Nate Showell comments on Don’t Dismiss Simple Alignment Approaches

Nate Showell 8 Oct 2023 17:13 UTC
3 points
0
Has anyone developed a metric for quantifying the level of linearity versus nonlinearity of a model’s representations? A metric like that would let us compare the levels of linearity for models of different sizes, which would help us extrapolate whether interpretability and alignment techniques that rely on approximate linearity will scale to larger models.
- Chris_Leong 9 Oct 2023 1:22 UTC
  3 points
  0
  Parent
  I don’t know, but would love to find out.

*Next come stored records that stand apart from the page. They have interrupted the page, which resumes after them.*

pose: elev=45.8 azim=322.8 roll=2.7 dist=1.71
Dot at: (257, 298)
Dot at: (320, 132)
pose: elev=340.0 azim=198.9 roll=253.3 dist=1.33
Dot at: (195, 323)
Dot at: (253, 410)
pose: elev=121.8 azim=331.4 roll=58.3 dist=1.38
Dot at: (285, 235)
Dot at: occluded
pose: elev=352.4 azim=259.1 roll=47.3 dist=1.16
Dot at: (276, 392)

  - Nate Showell 9 Nov 2023 2:51 UTC
    1 point
    0
    Parent
    I asked on Discord and someone told me this:
    A simple way to quantify this: first define a “feature” as some decision boundary over the data domain, then train a linear classifier to predict that decision boundary from the network’s activations on that data. Quantify the “linearity” of the feature in the network as the accuracy that the linear classifier achieves.
    For example, train a classifier to detect when some text has positive or negative sentiment, then pass the same text through some pretrained LLM (e.g. BERT) whose “feature-linearity” you’re trying to measure, and try to predict the sentiment from the BERT’s activation vectors using linear regression. The accuracy of this linear model tells you how linear the “sentiment” feature is in your LLM.
- Thomas Kwa 5 Nov 2023 22:06 UTC
  2 points
  0
  Parent
  IMO the most useful version of this would be to get empirical evidence on techniques. E.g. erasing certain concepts using LEACE and seeing if they can inhibit the model’s use of those concepts including during further training. It seems hard to ensure otherwise that there is not some gap between your definitions and reality.